Sumatra was once known as Swarnadwipa, the Sanskrit term meaning “Island of Gold,” for gold deposits found by the
island’s first settlers, members of the Hindu empire of Srivijaya, who arrived in the 7th century. Over the centuries, other
groups would try to claim this tropical paradise for their own, beguiled by its striking volcanic Barisan mountain chain, with peaks averaging over 610m (2,000 ft.). The highest peak rises over 3,658m (12,000 ft.) in the middle of the range. The mountains make a majestic backdrop for its lush rainforests, home to exotic animal species like tigers, elephants, and rhinoceros. Sumatra has the distinction of being both the largest island in Indonesia and the sixth-largest island in the world. Despite its geographical significance, it is less touristy than better known islands like Bali and Java , making it
more of a bona fide getaway.
Although Hinduism dominated its early history, Islam began making inroads here during the 13th century. The first Europeans to settle were the Portuguese, who staked their claim in the 1500s. They were followed by the Dutch and English about a century later, and the Dutch influence can be seen in the architecture in the capital city of Medan. The Dutch struggled with the native Atjehnese, a Muslim tribe, in sometimes bloody battles. Another chapter opened during World War II, when Japanese forces commanded the island from 1942 to the end of the war. The island won its freedom from the Dutch in 1950, and was officially declared part of the Republic of Indonesia, but that did not spell an end to conflict; the Atjehnese led a rebellion in 1958, and tensions still sometimes flare up. Another factor to consider is the devastating earthquake that hit the island in October 2009. At press time, thousands were believed dead or missing and many buildings were leveled. It’s best to check on the current situation before planning a trip.

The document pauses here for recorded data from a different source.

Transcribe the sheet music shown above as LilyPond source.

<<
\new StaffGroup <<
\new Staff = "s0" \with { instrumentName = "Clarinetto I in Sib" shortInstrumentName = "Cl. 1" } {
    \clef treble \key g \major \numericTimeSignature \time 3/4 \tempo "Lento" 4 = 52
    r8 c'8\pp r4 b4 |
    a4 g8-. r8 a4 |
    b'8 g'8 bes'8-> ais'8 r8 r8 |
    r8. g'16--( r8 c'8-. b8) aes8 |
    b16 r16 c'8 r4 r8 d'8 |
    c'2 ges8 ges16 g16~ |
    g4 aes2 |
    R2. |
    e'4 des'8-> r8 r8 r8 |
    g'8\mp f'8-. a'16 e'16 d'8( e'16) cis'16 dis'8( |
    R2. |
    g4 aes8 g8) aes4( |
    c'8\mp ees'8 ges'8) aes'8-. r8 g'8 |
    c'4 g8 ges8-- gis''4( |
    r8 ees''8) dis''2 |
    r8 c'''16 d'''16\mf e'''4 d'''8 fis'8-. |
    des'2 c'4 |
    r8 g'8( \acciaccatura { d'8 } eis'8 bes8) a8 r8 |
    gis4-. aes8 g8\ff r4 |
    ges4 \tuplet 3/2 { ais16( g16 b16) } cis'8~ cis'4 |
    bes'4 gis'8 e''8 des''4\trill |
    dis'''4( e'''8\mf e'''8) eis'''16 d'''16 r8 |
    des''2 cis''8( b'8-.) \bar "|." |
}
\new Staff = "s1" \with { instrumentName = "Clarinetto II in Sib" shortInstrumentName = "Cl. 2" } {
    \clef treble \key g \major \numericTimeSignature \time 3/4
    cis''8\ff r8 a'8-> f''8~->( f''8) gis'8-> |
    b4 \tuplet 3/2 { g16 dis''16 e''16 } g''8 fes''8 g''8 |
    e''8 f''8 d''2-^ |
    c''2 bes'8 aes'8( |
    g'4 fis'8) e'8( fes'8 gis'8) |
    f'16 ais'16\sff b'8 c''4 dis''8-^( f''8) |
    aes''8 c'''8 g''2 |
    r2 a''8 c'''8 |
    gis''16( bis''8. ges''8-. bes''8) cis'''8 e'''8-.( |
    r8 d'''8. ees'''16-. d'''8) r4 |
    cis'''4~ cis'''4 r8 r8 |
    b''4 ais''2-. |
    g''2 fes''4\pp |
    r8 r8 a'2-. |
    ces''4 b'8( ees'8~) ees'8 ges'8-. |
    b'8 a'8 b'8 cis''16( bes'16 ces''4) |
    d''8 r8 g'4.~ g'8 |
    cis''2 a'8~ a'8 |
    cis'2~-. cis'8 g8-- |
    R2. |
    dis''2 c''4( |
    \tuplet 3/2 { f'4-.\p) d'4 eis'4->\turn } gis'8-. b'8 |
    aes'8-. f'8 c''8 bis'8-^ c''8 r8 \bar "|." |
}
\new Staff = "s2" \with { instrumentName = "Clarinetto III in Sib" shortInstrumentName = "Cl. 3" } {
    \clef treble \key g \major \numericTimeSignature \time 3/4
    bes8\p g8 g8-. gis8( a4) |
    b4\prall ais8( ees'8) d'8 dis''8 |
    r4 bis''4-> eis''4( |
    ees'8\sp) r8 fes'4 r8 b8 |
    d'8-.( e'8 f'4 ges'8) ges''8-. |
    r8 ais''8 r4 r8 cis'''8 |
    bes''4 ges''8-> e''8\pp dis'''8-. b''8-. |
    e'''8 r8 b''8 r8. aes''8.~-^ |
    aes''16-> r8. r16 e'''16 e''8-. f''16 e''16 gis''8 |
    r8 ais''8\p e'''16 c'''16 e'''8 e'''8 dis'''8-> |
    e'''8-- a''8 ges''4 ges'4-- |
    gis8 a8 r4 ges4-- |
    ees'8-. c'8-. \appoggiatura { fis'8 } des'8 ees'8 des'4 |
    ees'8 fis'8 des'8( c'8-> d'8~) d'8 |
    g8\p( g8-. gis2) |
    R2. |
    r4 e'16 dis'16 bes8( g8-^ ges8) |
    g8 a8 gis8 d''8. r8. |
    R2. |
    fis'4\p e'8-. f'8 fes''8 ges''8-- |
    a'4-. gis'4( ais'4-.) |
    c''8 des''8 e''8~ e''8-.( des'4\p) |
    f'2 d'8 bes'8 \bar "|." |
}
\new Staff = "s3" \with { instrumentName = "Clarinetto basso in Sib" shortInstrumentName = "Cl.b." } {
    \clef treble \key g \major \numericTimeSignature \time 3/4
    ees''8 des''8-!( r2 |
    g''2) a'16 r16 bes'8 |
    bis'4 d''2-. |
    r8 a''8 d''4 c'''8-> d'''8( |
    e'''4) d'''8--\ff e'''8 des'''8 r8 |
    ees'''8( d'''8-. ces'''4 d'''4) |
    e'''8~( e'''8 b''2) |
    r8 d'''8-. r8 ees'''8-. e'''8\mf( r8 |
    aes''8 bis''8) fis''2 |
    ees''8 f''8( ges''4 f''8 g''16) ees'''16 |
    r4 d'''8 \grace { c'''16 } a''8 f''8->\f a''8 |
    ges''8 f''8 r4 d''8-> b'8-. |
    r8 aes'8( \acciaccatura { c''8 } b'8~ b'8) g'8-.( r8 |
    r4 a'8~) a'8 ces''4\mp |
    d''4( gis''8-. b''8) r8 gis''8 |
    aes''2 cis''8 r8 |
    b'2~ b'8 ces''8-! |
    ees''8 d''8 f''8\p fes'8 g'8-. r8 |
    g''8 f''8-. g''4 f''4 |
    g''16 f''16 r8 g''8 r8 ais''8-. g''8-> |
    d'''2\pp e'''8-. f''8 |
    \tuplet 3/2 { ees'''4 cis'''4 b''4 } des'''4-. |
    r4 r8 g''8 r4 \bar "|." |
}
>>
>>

Once on the island, you could do worse than spend a day or two discovering the city of Medan and its environs. Medan is in North Sumatra, a province resplendent with rainforests, jungles, volcanic lakes, and lovely beaches. The town is notably home to the Museum of North Sumatra, which houses prehistoric artifacts that reflect the island’s changing leadership: Buddhist statues share space with weaponry and Arabic gravestones. Nearby Maimoon Palace is another example of the island’s history. It was built in 1886 by an architect blending Asian, Western, and Middle Eastern influences. Gang Bangkok Mosque—the oldest mosque on the island—is also worth a visit while you’re in the Medan area.
Be aware that Medan is a major port, home to more than two million people. If you want to get away from the crowds, I recommend renting a motorcycle or car and taking in the island’s natural glories beyond this port. Sumatra’s flora and fauna outside this hub make for breathtaking sights. The island is home to 10 national parks, including 3 that are listed as World Heritage Sites. You can climb smoking volcano craters in the town of Berastagi, or see an orangutan in the rainforest canopy of Bukit Lawang. The rainforests host unique species including the Rafflesia arnoldii, the world’s largest flower—just one of this island’s rare treasures.